During their coffee break in the kitchenette, Genia examines the faces of the other cleaners. Not one of them speaks Russian, not one of them can tell her if bus fares have gone up.
‘Raisa yok!’[2] one of them says to Genia, and bursts into laughter that could either be friendly or gloating.
“Yok” probably means “gone” in Hebrew, Genia thinks as she waits for the bus on her way home. Her wages go directly into the joint account she holds with her daughter and her son-in-law. In her purse is the money allocated to her by her son-in-law for grocery shopping and bus fares till the end of the month. She takes out another bill.
‘Twice,’ she says to the driver, encircled by a tight ring of passengers, hoping that the morning’s episode was a one-time event.
But he hands her two tickets and change that shows a one hundred percent increase.
‘Have bus fares gone up?’ she asks her daughter.
‘What do I know? Bread’s gone up, so bus fares probably have as well,’ she replies.
Her daughter works at the neighborhood branch of a bank so she hardly ever travels by bus. On the few evenings she and her husband do go out they go in their car.
‘What do I know?’ Anna sadly repeats her question.
My Anyetchka, Genia thinks, what has become of you? You were as happy as a bird when you were a little girl.
She doesn’t dare ask her son-in-law about the prices.

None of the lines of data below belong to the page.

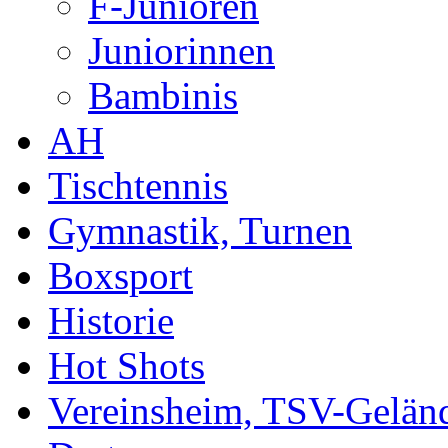
F-Junioren
Juniorinnen
Bambinis
AH
Tischtennis
Gymnastik, Turnen
Boxsport
Historie
Hot Shots
Vereinsheim, TSV-Gelän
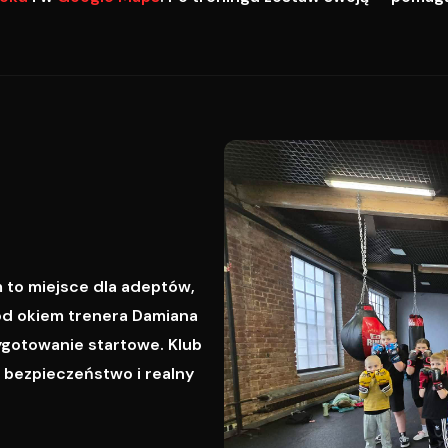
 to miejsce dla adeptów,
od okiem trenera Damiana
ygotowanie startowe. Klub
, bezpieczeństwo i realny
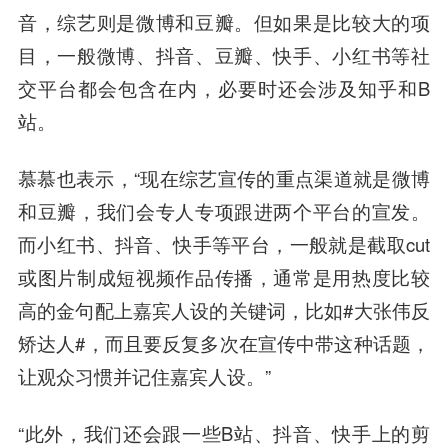
音，综艺则是微博和豆瓣。但如果是比较大的项
目，一般微博、抖音、豆瓣、快手、
小红书
等社
交平台都会包含在内，必要时还会涉及知乎和B
站。
慕慕也表示，“现在综艺宣传的重点渠道就是微博
和豆瓣，我们会专人专项跟进两个平台的宣发。
而小红书、抖音、快手等平台，一般就是截取cut
或图片制成短视频作品传播，通常是用热度比较
高的金句配上嘉宾人设的关键词，比如#大
张伟
反
矫达人#，而且要反复多次在宣传中带这种话题，
让观众习惯并记住嘉宾人设。”
“此外，我们还会跟一些B站、抖音、快手上的剪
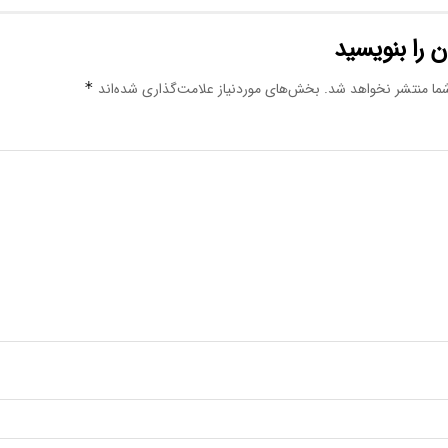
 را بنویسید
ما منتشر نخواهد شد.
بخش‌های موردنیاز علامت‌گذاری شده‌اند
*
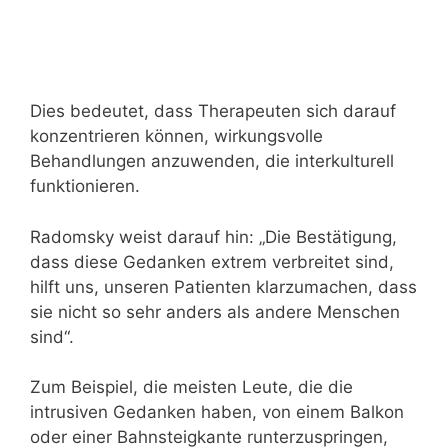
Dies bedeutet, dass Therapeuten sich darauf
konzentrieren können, wirkungsvolle
Behandlungen anzuwenden, die interkulturell
funktionieren.
Radomsky weist darauf hin: „Die Bestätigung,
dass diese Gedanken extrem verbreitet sind,
hilft uns, unseren Patienten klarzumachen, dass
sie nicht so sehr anders als andere Menschen
sind“.
Zum Beispiel, die meisten Leute, die die
intrusiven Gedanken haben, von einem Balkon
oder einer Bahnsteigkante runterzuspringen,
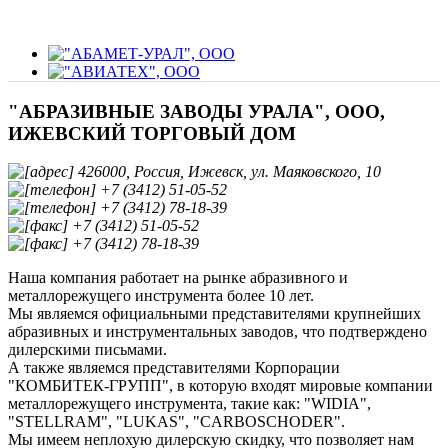
"АБРАЗИВНЫЕ ЗАВОДЫ УРАЛА", ООО,
ИЖЕВСКИЙ ТОРГОВЫЙ ДОМ
426000, Россия, Ижевск, ул. Маяковского, 10
+7 (3412) 51-05-52
+7 (3412) 78-18-39
+7 (3412) 51-05-52
+7 (3412) 78-18-39
Наша компания работает на рынке абразивного и
металлорежущего инструмента более 10 лет.
Мы являемся официальными представителями крупнейших
абразивных и инструментальных заводов, что подтверждено
дилерскими письмами.
А также являемся представителями Корпорации
"КОМБИТЕК-ГРУПП", в которую входят мировые компании
металлорежущего инструмента, такие как: "WIDIA",
"STELLRAM", "LUKAS", "CARBOSCHODER".
Мы имеем неплохую дилерскую скидку, что позволяет нам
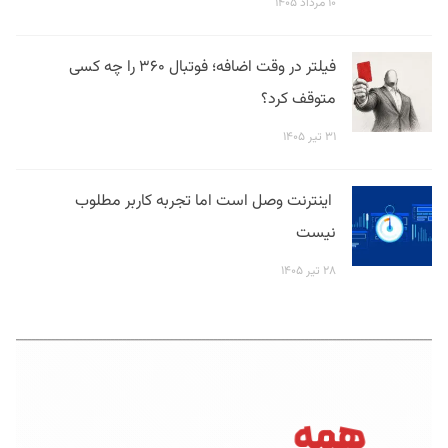
۱۰ مرداد ۱۴۰۵
فیلتر در وقت اضافه؛ فوتبال ۳۶۰ را چه کسی
متوقف کرد؟
۳۱ تیر ۱۴۰۵
اینترنت وصل است اما تجربه کاربر مطلوب
نیست
۲۸ تیر ۱۴۰۵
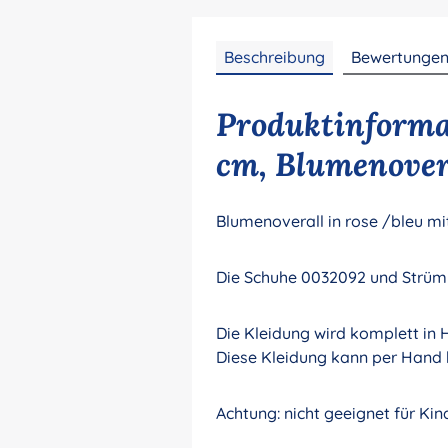
Beschreibung
Bewertunge
Produktinforma
cm, Blumenover
Blumenoverall in rose /bleu 
Die Schuhe 0032092 und Strüm
Die Kleidung wird komplett in 
Diese Kleidung kann per Hand 
Achtung: nicht geeignet für Ki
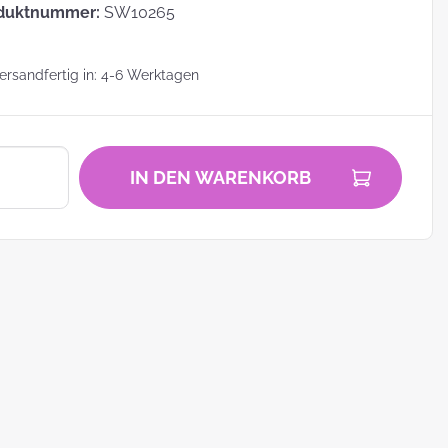
duktnummer:
SW10265
rsandfertig in: 4-6 Werktagen
zu
IN DEN WARENKORB
zum
ei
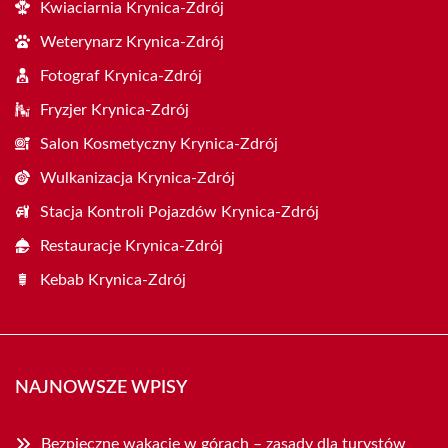
Kwiaciarnia Krynica-Zdrój
Weterynarz Krynica-Zdrój
Fotograf Krynica-Zdrój
Fryzjer Krynica-Zdrój
Salon Kosmetyczny Krynica-Zdrój
Wulkanizacja Krynica-Zdrój
Stacja Kontroli Pojazdów Krynica-Zdrój
Restauracje Krynica-Zdrój
Kebab Krynica-Zdrój
NAJNOWSZE WPISY
Bezpieczne wakacje w górach – zasady dla turystów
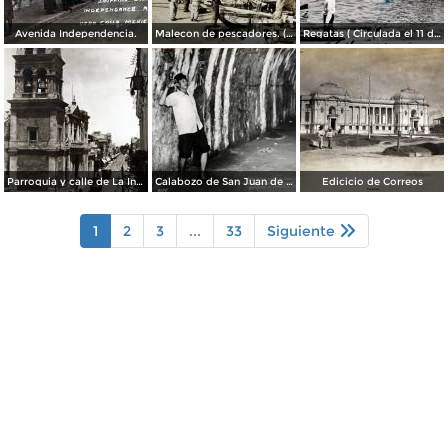
Avenida Independencia.
Malecon de pescadores. ( Circulada el 12 de Agosto de 1911 ).
Regatas ( Circulada el 11 de Abril de 1926 ).
Parroquia y calle de La Independencia.
Calabozo de San Juan de Ulua.
Edicicio de Correos
1
2
3
...
33
Siguiente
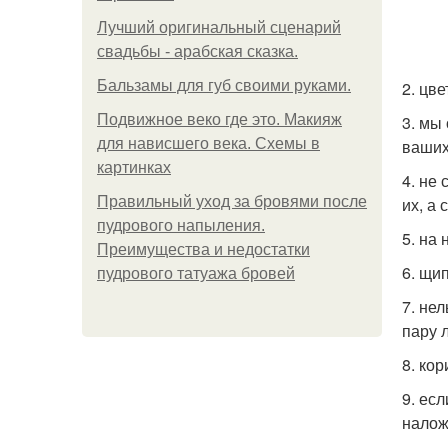
Лучший оригинальный сценарий
свадьбы - арабская сказка.
2. цв
Бальзамы для губ своими руками.
3. мы
Подвижное веко где это. Макияж
ваших
для нависшего века. Схемы в
картинках
4. не
их, а
Правильный уход за бровями после
пудрового напыления.
5. на
Преимущества и недостатки
6. щи
пудрового татуажа бровей
7. не
пару 
8. ко
9. ес
налож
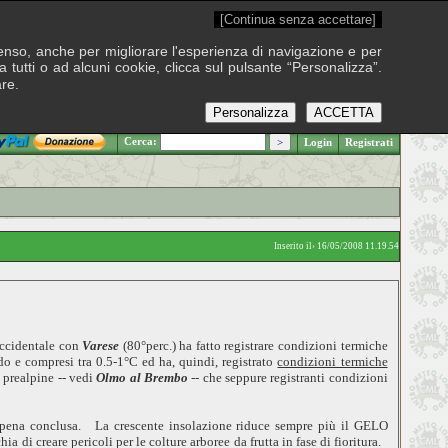
[Continua senza accettare]
onsenso, anche per migliorare l'esperienza di navigazione e per
 tutti o ad alcuni cookie, clicca sul pulsante “Personalizza”.
are.
Personalizza
ACCETTA
.: Venerdì 7 agosto 2026
Cerca:
Login
Registrati
Inserito il› 16/05/2008 11.19.54
occidentale con
Varese
(80°perc.) ha fatto registrare condizioni termiche
do e compresi tra 0.5-1°C ed ha, quindi, registrato
condizioni termiche
 prealpine -- vedi
Olmo al Brembo
-- che seppure registranti condizioni
 appena conclusa.
La crescente insolazione riduce sempre più il GELO
 di creare pericoli per le colture arboree da frutta in fase di fioritura.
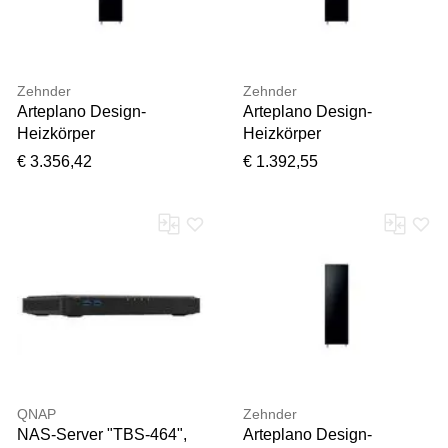
Zehnder
Zehnder
Arteplano Design-
Arteplano Design-
Heizkörper
Heizkörper
ZAP03208GB49000
ZAN03006G649000
€ 3.356,42
€ 1.392,55
VZAD200-8, 2013 x 601
VZA160-6, 1613 x 453
mm, beige grey,
mm, Telegrey 2, RAL
doppellagig
7046, einlagig
QNAP
Zehnder
NAS-Server "TBS-464",
Arteplano Design-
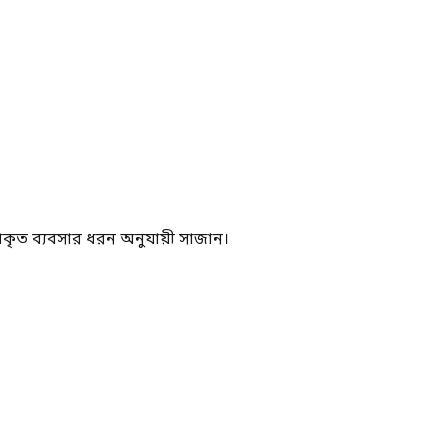
্রকৃত ব্যবসার ধরন অনুযায়ী সাজান।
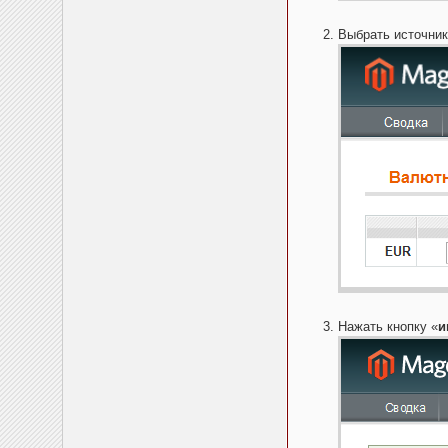
Выбрать источник
Нажать кнопку «
и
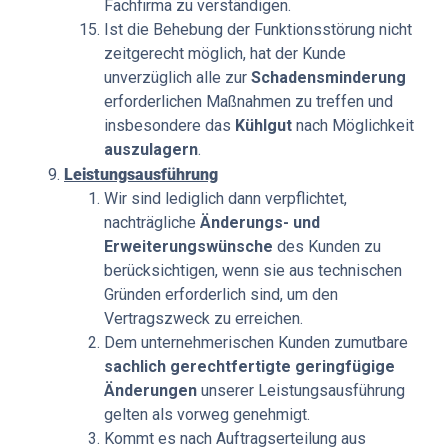
Fachfirma zu verständigen.
Ist die Behebung der Funktionsstörung nicht
zeitgerecht möglich, hat der Kunde
unverzüglich alle zur
Schadensminderung
erforderlichen Maßnahmen zu treffen und
insbesondere das
Kühlgut
nach Möglichkeit
auszulagern
.
Leistungsausführung
Wir sind lediglich dann verpflichtet,
nachträgliche
Änderungs- und
Erweiterungswünsche
des Kunden zu
berücksichtigen, wenn sie aus technischen
Gründen erforderlich sind, um den
Vertragszweck zu erreichen.
Dem unternehmerischen Kunden zumutbare
sachlich gerechtfertigte geringfügige
Änderungen
unserer Leistungsausführung
gelten als vorweg genehmigt.
Kommt es nach Auftragserteilung aus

The days without Raisa are lonelier than ever. Nobody speaks to Genia at work. Only the laughing cleaner says ‘Raisa yok!’ every time, and bursts into laughter.
They don’t talk a lot at home either. Her son-in-law and daughter hardly speak to one another, never mind to Genia. She finishes the housework and goes into her room, tired, numb, no longer surprised by the fare increases, gazing yearningly at “The Blue Garden”.
In her dreams a man is biting a bird with beautiful plumage, its blood dripping onto his white collar.
Every time Genia leaves work and waits for the bus, the IBM building floats above her reddish-brown, densely pierced with square windows, like a huge honeycomb taken out of its context. Now the adjacent building looks like an unraveling roll of white paper. When you look closely its shape resembles the head of a giant man.
Every time the bus draws up, Genia deliberates over getting on or waiting for Pavel. Pavel can take her to the longed-for place where she will be asked which jam she’d like with her tea, and throughout the evening Raisa will explain things to her, and Genia will listen to her with a “Yes, now I understand” expression. Genia will tell her about the frightened look in her daughter’s eyes when, on particularly cold days, her son-law catches her washing dishes in hot water. Raisa will tell her to be careful as she walks down the stairs. Genia…
But here her son-in-law’s precise calculations and the dwindling monthly allotment surface in her mind. She imagines the ructions that will erupt if it transpires that she has made unnecessary journeys.
She gets on the bus.
‘Twice,’ she says to the driver, and goes home.
*This story is taken from “Children’s Mate” by Bella Shaier, 2011, Hakibbutz-Hameuchad Ltd.